** MATERIAL FOR THIS EXERCISE follows **

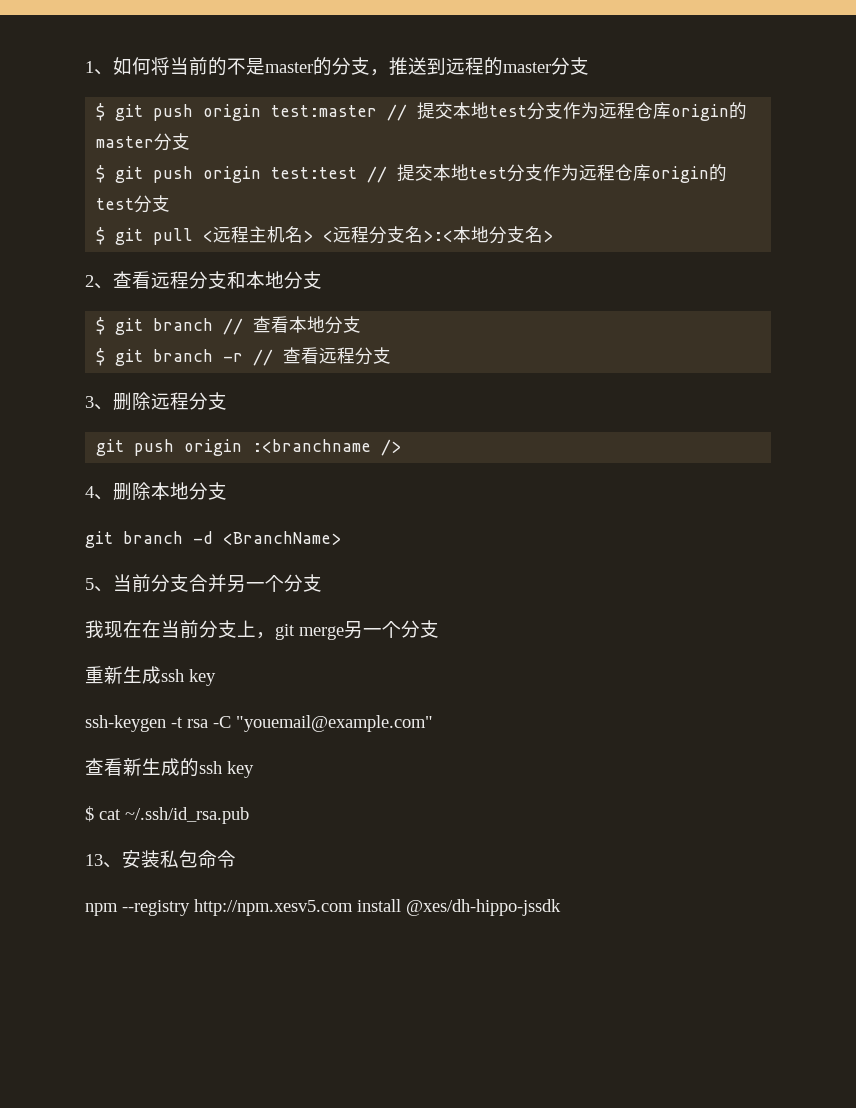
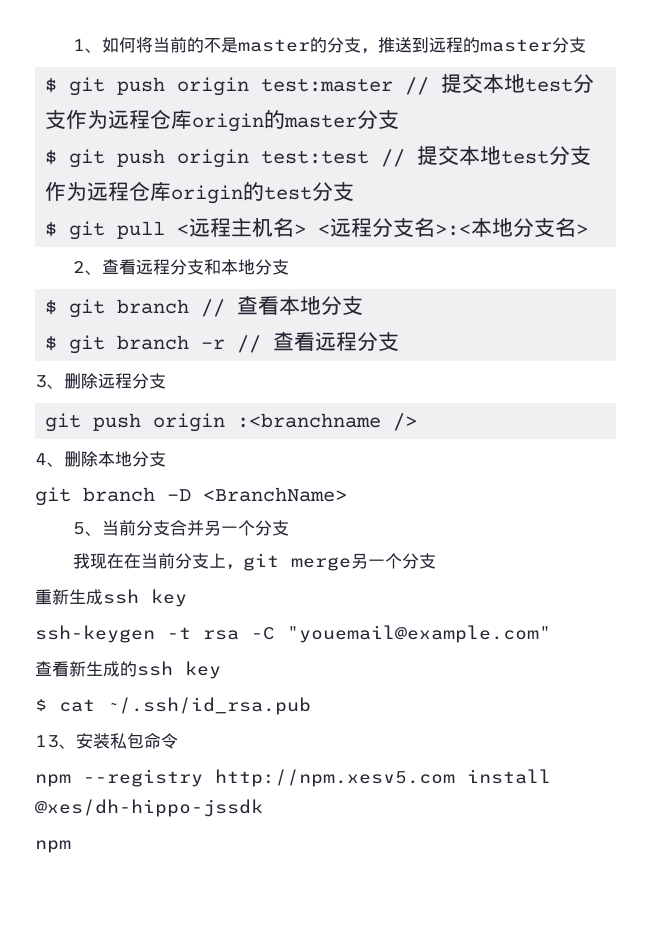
[193,531,213,544] -d -> [167,489,191,501] -D
(561, 907) none -> [35,840,71,853] // npm

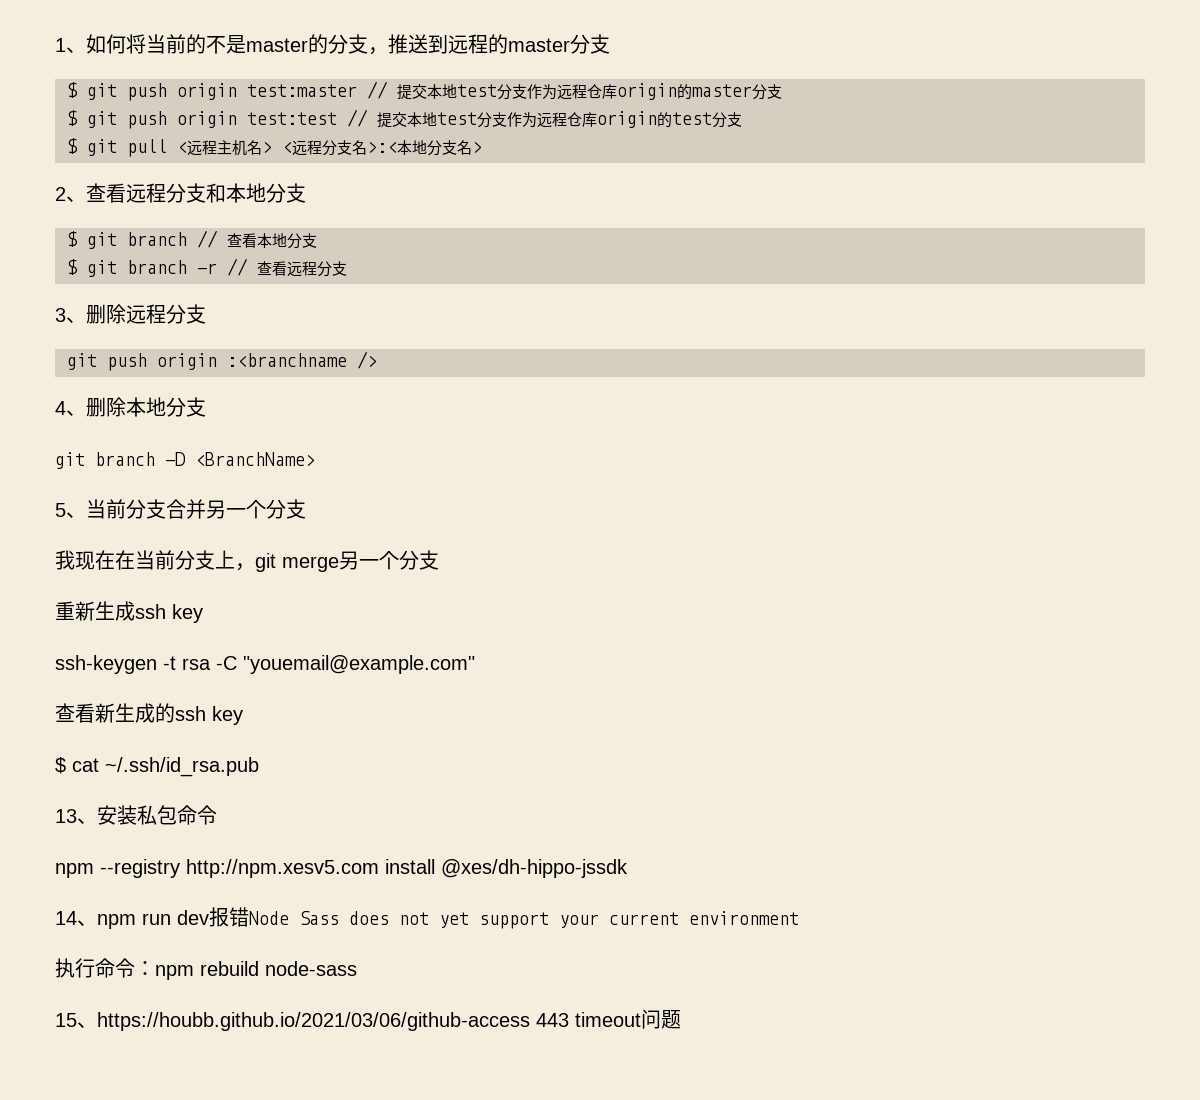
[35,840,71,853] npm -> [55,907,799,929] [55,958,357,980] [55,1009,681,1031] 14、npm run dev报错Node Sass does not yet support your current environment // 执行命令：npm rebuild node-sass // 15、https://houbb.github.io/2021/03/06/github-access 443 timeout问题

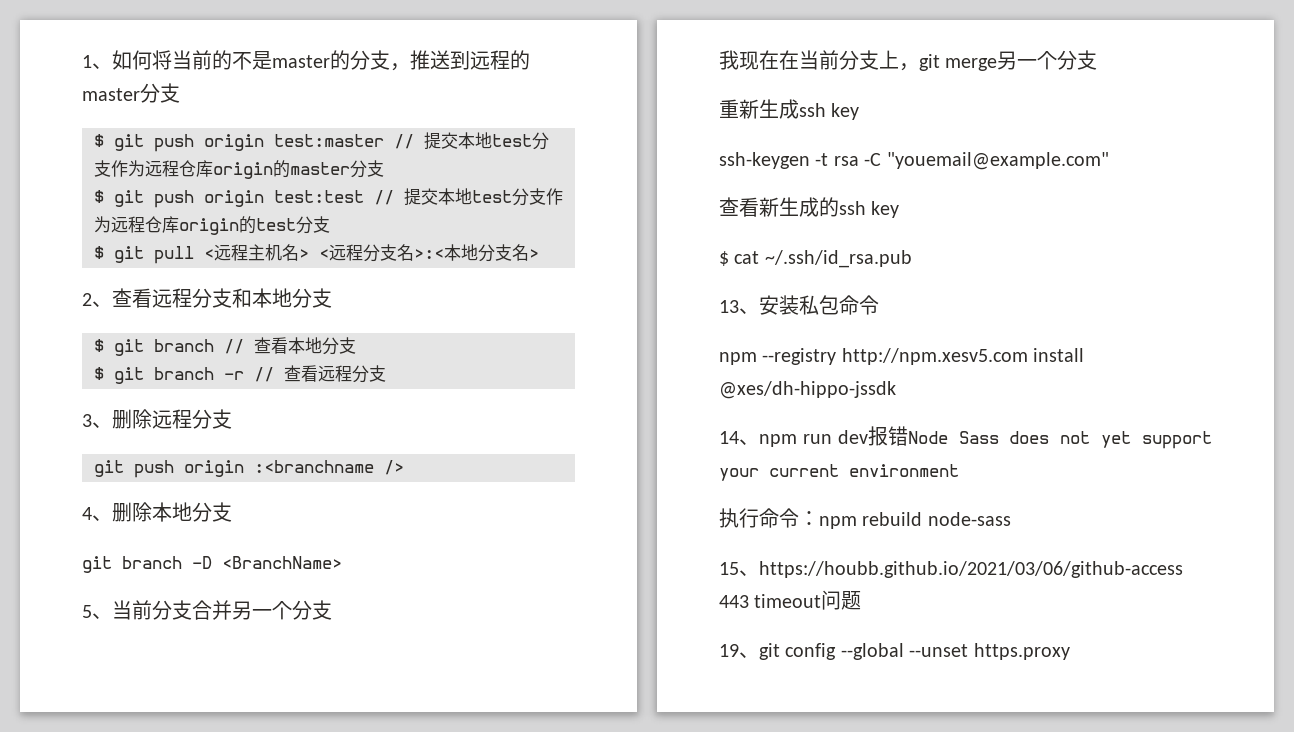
(681, 1019) none -> [719,643,1070,660] // 19、git config --global --unset https.proxy

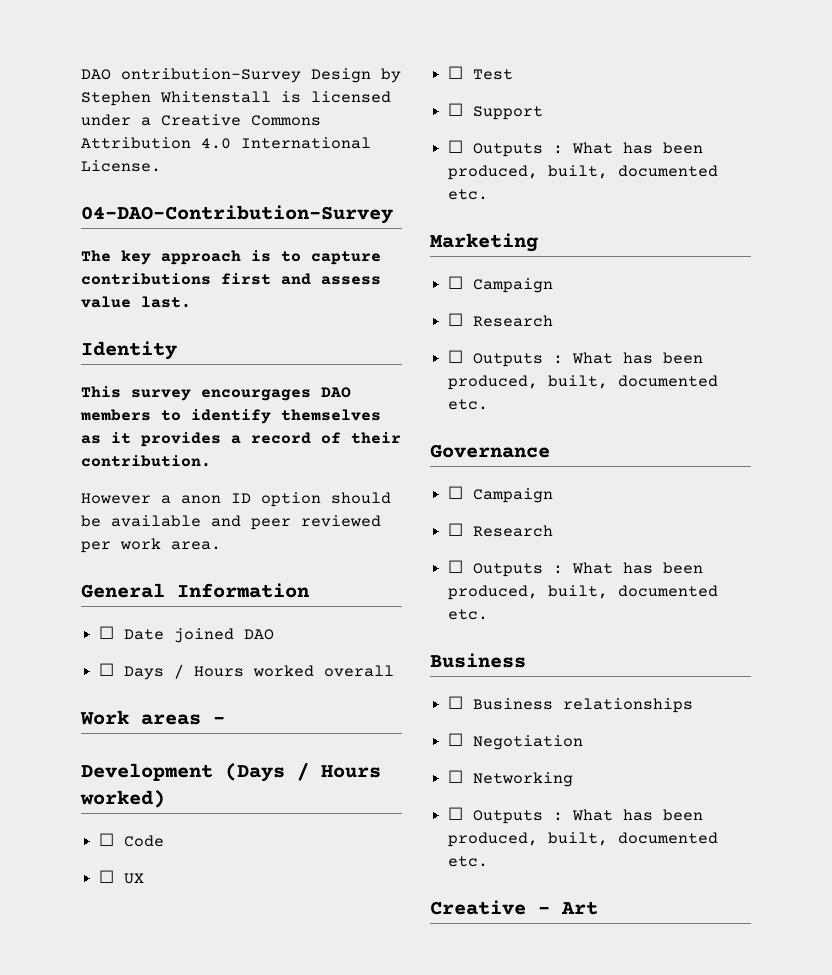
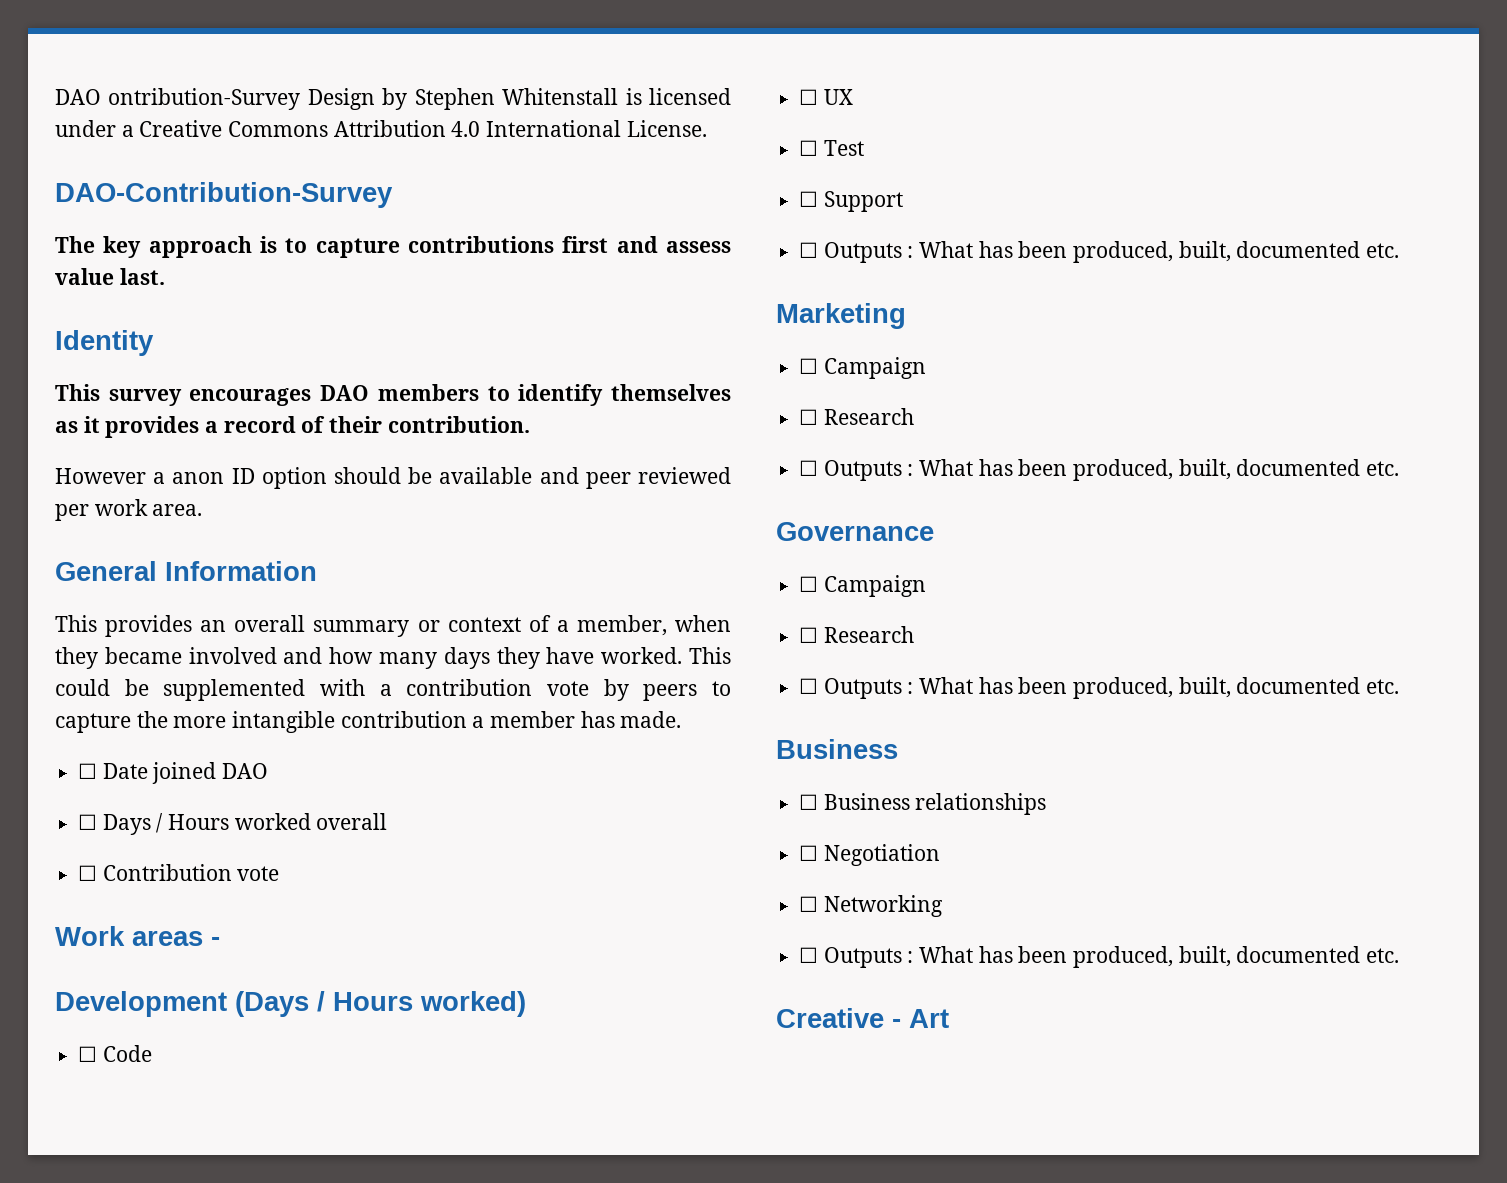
[81,205,393,224] 04-DAO-Contribution-Survey -> [55,182,393,208] DAO-Contribution-Survey
[201,389,311,401] encourgages -> [189,388,312,406] encourages
(309, 590) none -> [55,615,732,637] [55,647,731,669] [55,679,731,701] [55,711,682,733] // This provides an overall summary or context of a member, when they became involved and how many days they have worked. This could be supplemented with a contribution vote by peers to capture the more intangible contribution a member has made.
(395, 671) none -> [78,864,280,881] // ☐ Contribution vote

** End of MATERIAL FOR THIS EXERCISE **

— HOW TO COMPLETE THIS TASK —
The entries are to be reproduced exactly, excluding any pictures they contain.

— FINAL ANSWER —
[193,531,213,544] -d -> [167,489,191,501] -D
(561, 907) none -> [35,840,71,853] // npm

[35,840,71,853] npm -> [55,907,799,929] [55,958,357,980] [55,1009,681,1031] 14、npm run dev报错Node Sass does not yet support your current environment // 执行命令：npm rebuild node-sass // 15、https://houbb.github.io/2021/03/06/github-access 443 timeout问题

(681, 1019) none -> [719,643,1070,660] // 19、git config --global --unset https.proxy

[81,205,393,224] 04-DAO-Contribution-Survey -> [55,182,393,208] DAO-Contribution-Survey
[201,389,311,401] encourgages -> [189,388,312,406] encourages
(309, 590) none -> [55,615,732,637] [55,647,731,669] [55,679,731,701] [55,711,682,733] // This provides an overall summary or context of a member, when they became involved and how many days they have worked. This could be supplemented with a contribution vote by peers to capture the more intangible contribution a member has made.
(395, 671) none -> [78,864,280,881] // ☐ Contribution vote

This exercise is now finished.